In Sandel’s view, the problem with markets is that they are not morally neutral. Far from it, in fact. When we use markets to allocate a particular social good, he says, they change the character of that good and the way we perceive its worth. In their quest for efficiency, markets overlook less tangible values such as fairness, solidarity and social justice. So while money can buy most things, Sandel argues that there are some things that it should not be able to buy.
Take the ‘life settlement’ industry, for example, in which investors buy life insurance policies (for a percentage of the insurance payout) from older people who no longer need them, continue to pay the pay the premiums and then collect the benefit when the original policyholder dies. This is all completely legal and in line with the values of the market, but is it right for investors to, in Sandel’s words, ‘bet against life’?

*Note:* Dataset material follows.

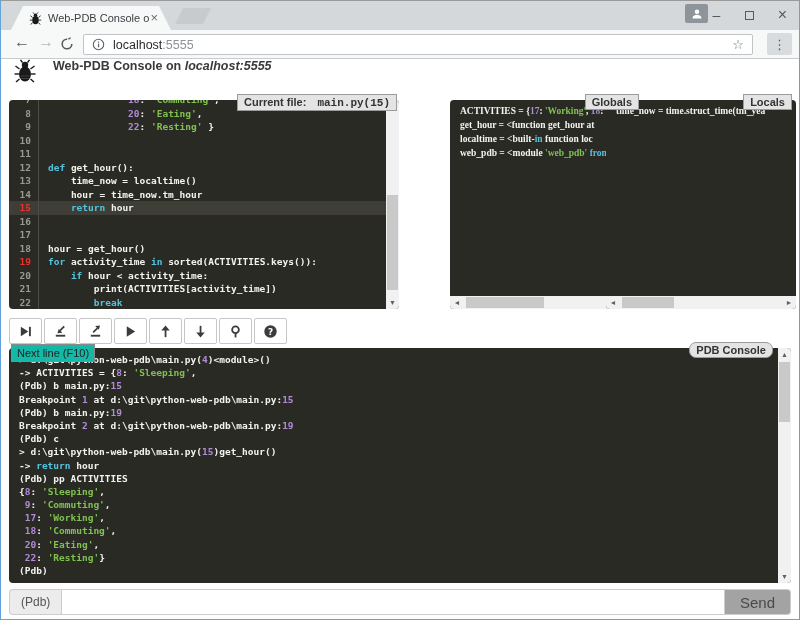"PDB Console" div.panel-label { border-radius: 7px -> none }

And what about sport, in which the increased use of corporate suites and ‘skyboxes’ to bring in additional income to clubs divides fans – literally – according to their willingness and ability to pay. This may not sound too bad when we’re talking about football or even if we apply the same principles to first class rail travel or to ‘speedy boarding’ at the airport. But what about the school that your children go to, your ability to see a doctor or how long it takes the police to arrive when you dial 999?
According to Sandel, market and commercial values also erode our collective humanity. The more things money can buy, the less we share a common experience. “Democracy does not require perfect equality,” he argues, “but it does require that citizens share a common life. What matters is that people of different backgrounds and social positions encounter one another, and bump up against one another, in the course of ordinary life. For this is how we learn to negotiate and abide our differences, and how we come to care for the common good.”
This book does not give us the answers. It is not even clear if there are any answers. But we have an obligation to ourselves, to others and to future generations to think very, very carefully about Sandel’s questions and the issues that they raise for us all.